Очевидно, настало время спуститься с теоретических высот, откуда мы наблюдали за возникновением и развитием творческой, человеческой субъективности — истины, труда и красоты, — и посмотреть вблизи: что же и почему представляется нам красивым в реальной жизни. По-прежнему, как и тогда, когда мы покидали житейское во имя исследования всеобщих закономерностей познания и практики, перед нами лежат здесь две основные области: прекрасное в действительности и прекрасное в искусстве.

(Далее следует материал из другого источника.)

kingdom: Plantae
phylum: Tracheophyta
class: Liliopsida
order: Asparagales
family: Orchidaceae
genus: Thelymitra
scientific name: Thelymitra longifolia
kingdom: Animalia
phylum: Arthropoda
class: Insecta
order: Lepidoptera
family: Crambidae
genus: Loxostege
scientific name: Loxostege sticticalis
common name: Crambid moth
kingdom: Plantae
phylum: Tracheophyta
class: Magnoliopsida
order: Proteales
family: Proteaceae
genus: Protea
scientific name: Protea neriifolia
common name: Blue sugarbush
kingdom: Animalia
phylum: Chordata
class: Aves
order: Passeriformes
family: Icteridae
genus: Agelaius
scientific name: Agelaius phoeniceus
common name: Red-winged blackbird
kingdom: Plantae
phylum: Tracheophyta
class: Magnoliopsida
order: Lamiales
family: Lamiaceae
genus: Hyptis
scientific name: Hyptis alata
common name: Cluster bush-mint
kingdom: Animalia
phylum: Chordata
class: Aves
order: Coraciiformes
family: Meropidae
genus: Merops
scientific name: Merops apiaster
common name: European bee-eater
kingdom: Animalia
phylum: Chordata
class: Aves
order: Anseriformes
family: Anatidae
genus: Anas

Гегель в своей «Эстетике» принципиально отказался от исследования прекрасного вне искусства на том основании, что здесь «наши представления о красоте слитком неопределенны, что в этой области мы лишены критерия». Однако марксистское понимание человеческого труда как материального творчества при учете того, что это творчество направлено в конечном счете на практическое выявление гармонического начала саморазвития материи и что именно непосредственное восприятие этого начала — диалектики развития под знаком необходимости — и в «очеловеченной» и в «дикой» природе дает нам ощущение красоты, — это новое, недоступное домарксистской мысли понимание проблемы, думается, дает нам в руки достаточно определенный критерий, чтобы попытаться в самом общем виде рассмотреть не только красоту искусства, но и красоту действительности.
Подчеркнем, что предлагаемый ниже опыт такого рода менее всего претендует на полноту анализа. Скорее, он будет напоминать краткий очерк подлежащих исследованию проблем — беглый набросок, лишь в самом первом приближении фиксирующий контуры будущей, еще не нарисованной картины.